• Task
Reproduce the material below word for word, but leave out the images.

Entries provided Start Marker

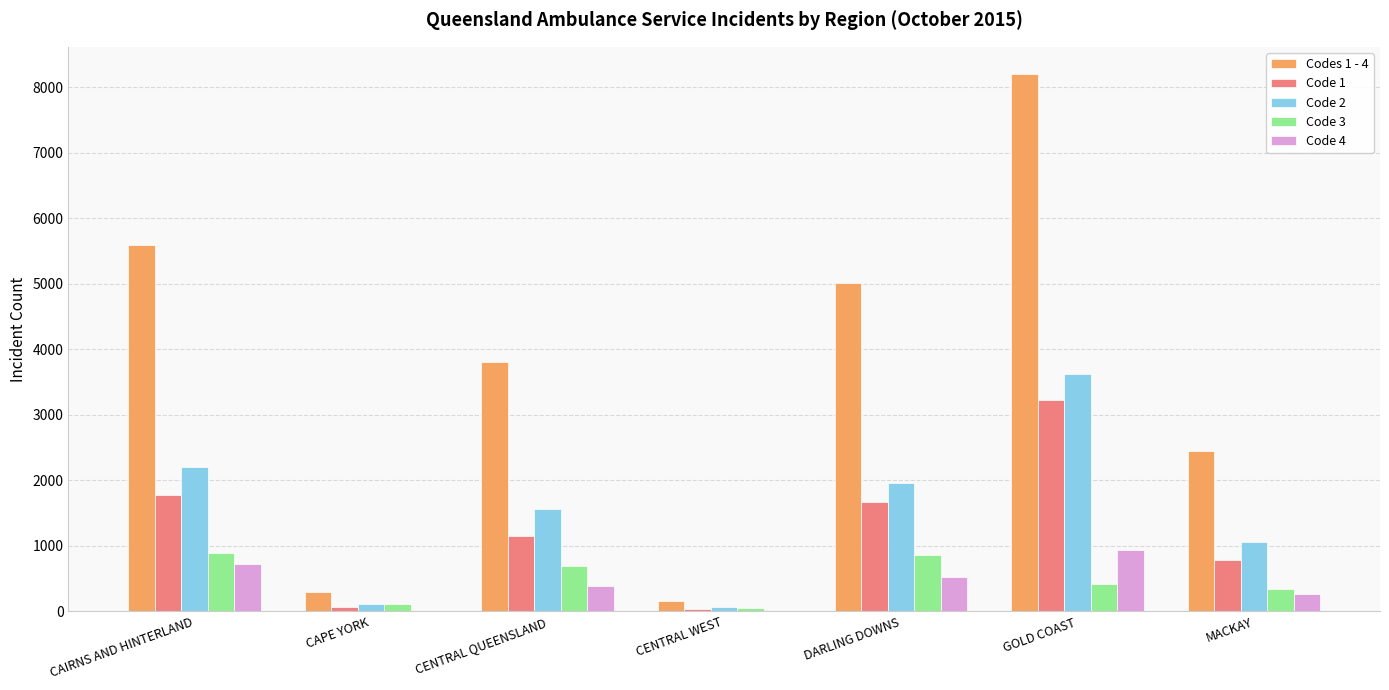

Which category has the highest value across all series?

GOLD COAST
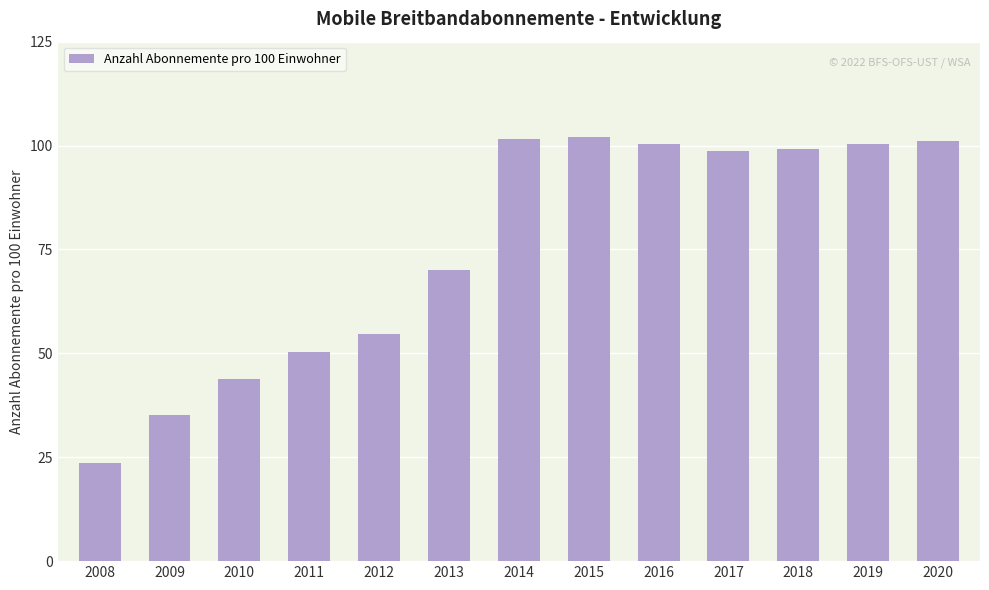

What is the value of the 8th bar from the left?

102.0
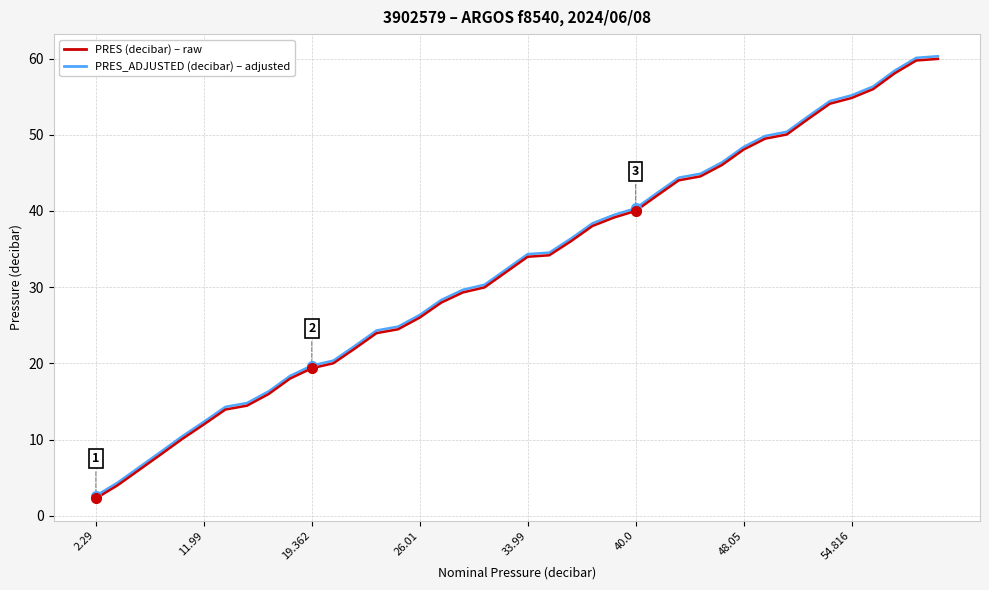

What is the maximum value shown in the chart?

60.3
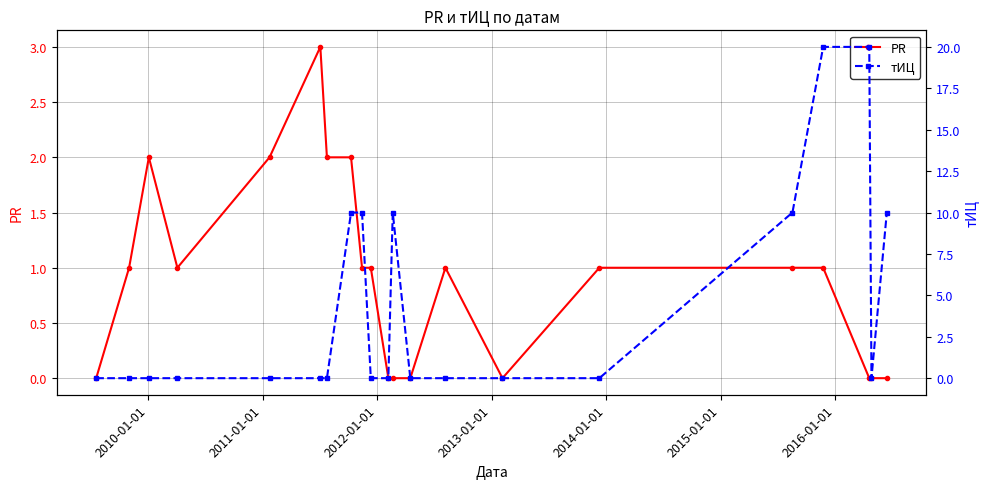

True or false: PR has more than 2 points higher than both neighbors.

True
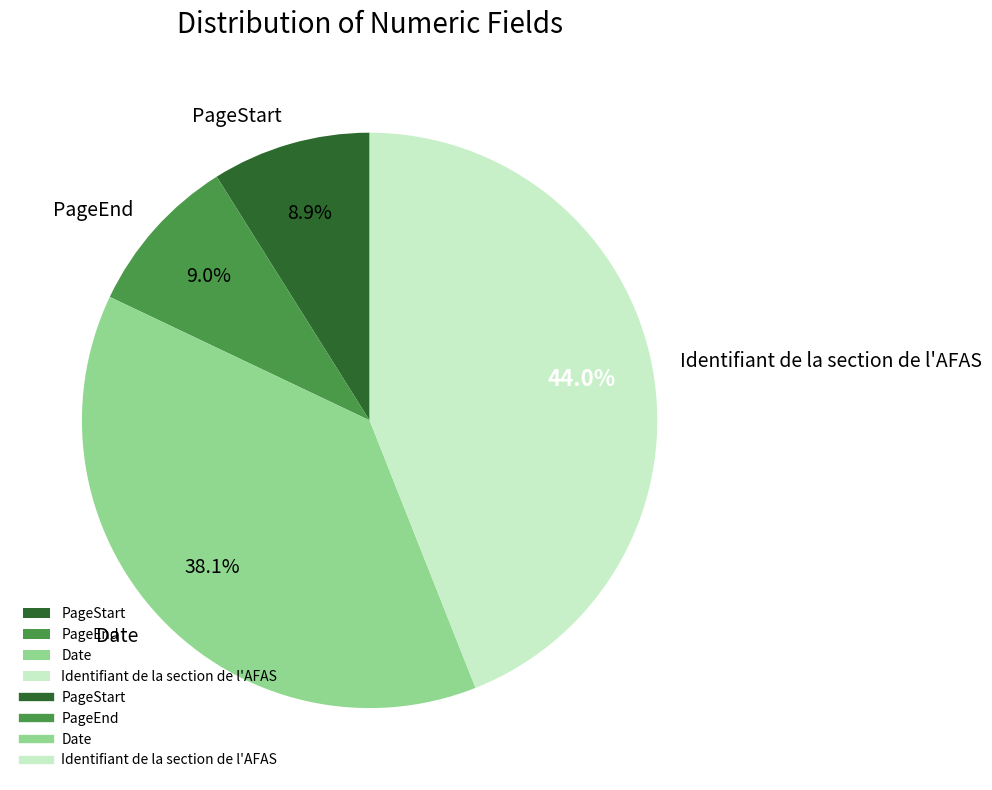

Is it true that PageStart is 9% of the pie?

True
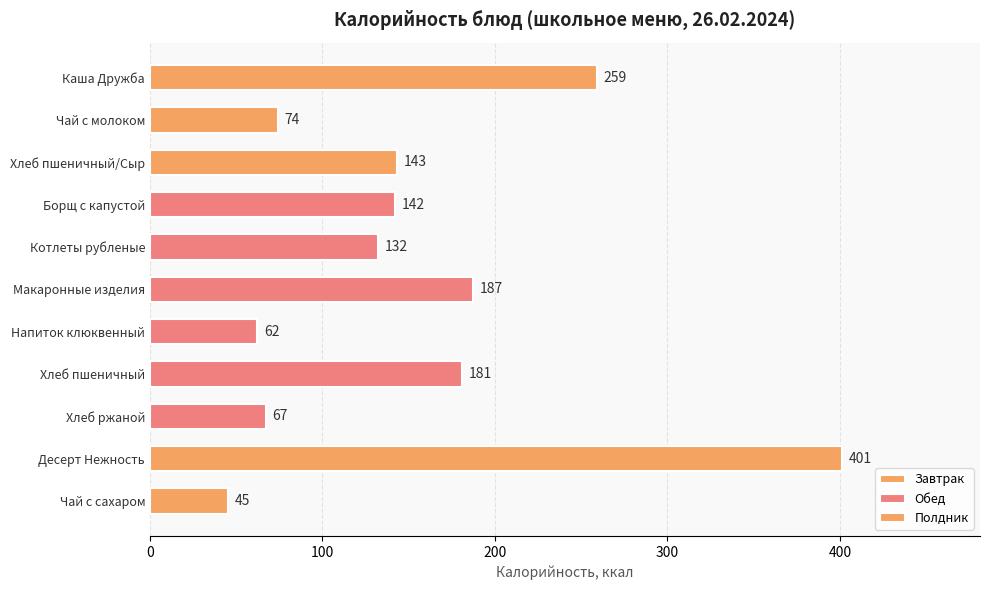

What is the value of the 3rd bar from the left?

143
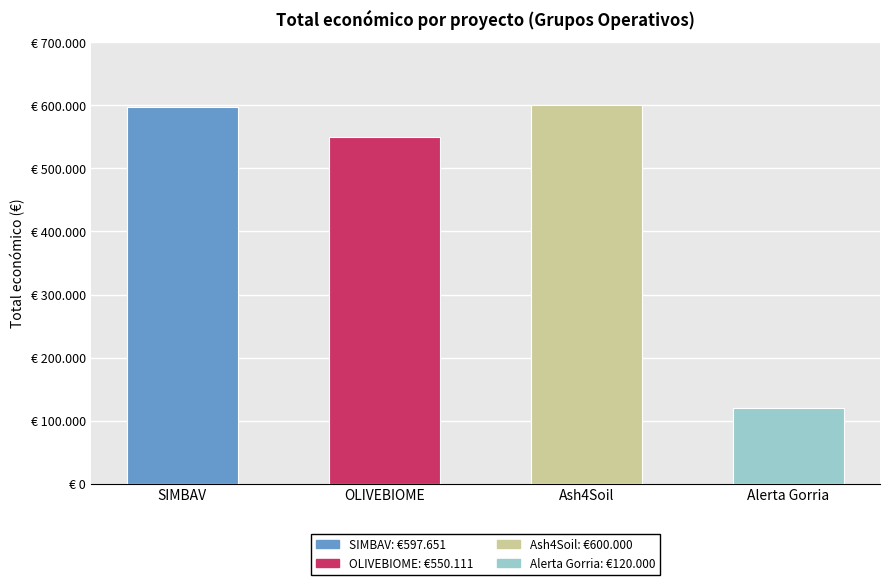

Does the chart contain any negative values?

No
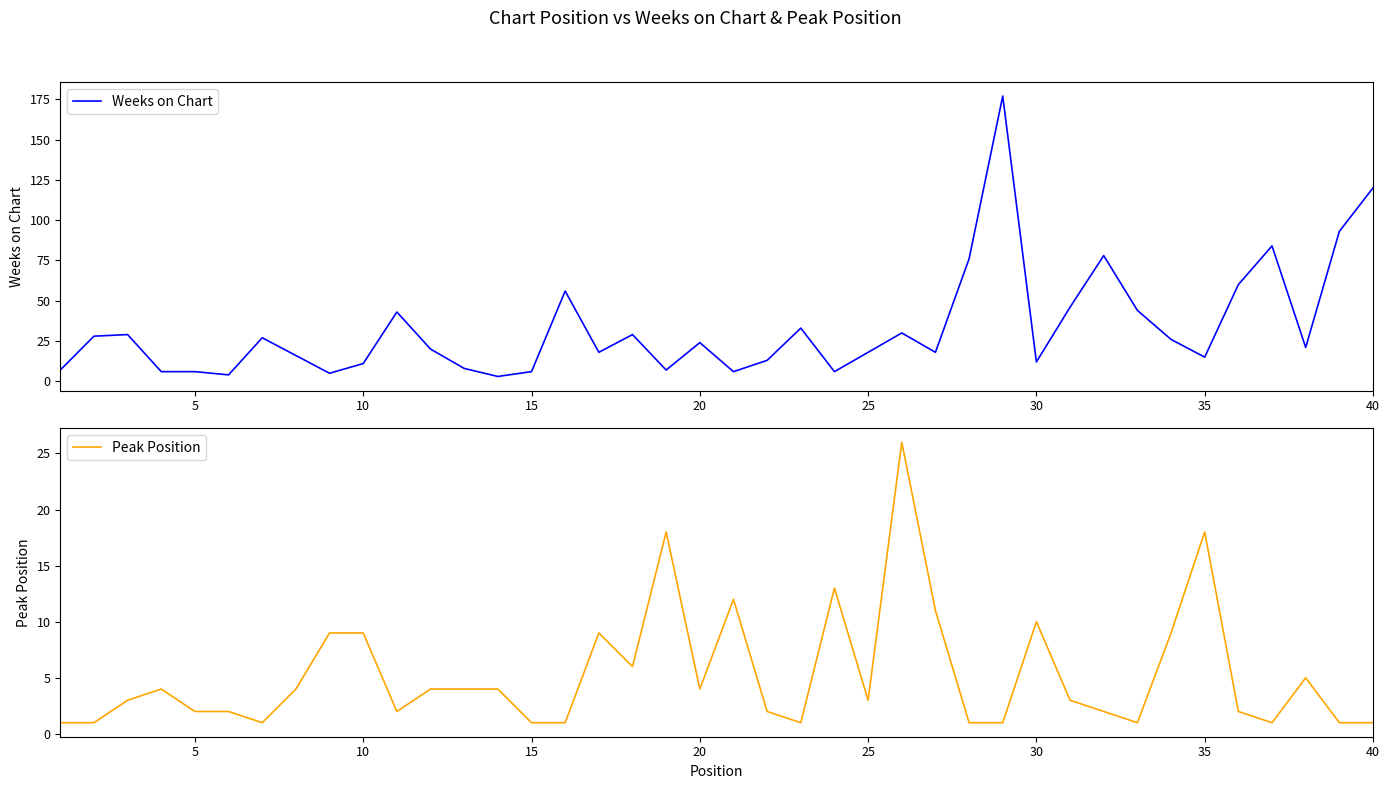

What is the smallest value displayed?

1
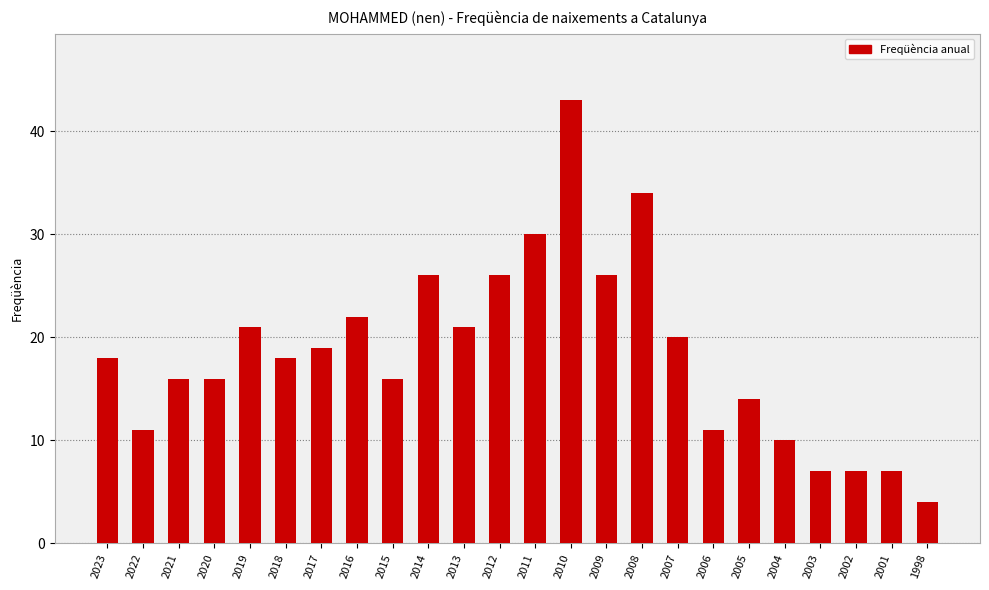

Reading right to left, list all the values displayed in this chart.

4	7	7	7	10	14	11	20	34	26	43	30	26	21	26	16	22	19	18	21	16	16	11	18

Entries provided End Marker

• Your solution
Which category has the highest value across all series?

GOLD COAST

What is the value of the 8th bar from the left?

102.0

What is the maximum value shown in the chart?

60.3

True or false: PR has more than 2 points higher than both neighbors.

True

Is it true that PageStart is 9% of the pie?

True

What is the value of the 3rd bar from the left?

143

Does the chart contain any negative values?

No

What is the smallest value displayed?

1

Reading right to left, list all the values displayed in this chart.

4	7	7	7	10	14	11	20	34	26	43	30	26	21	26	16	22	19	18	21	16	16	11	18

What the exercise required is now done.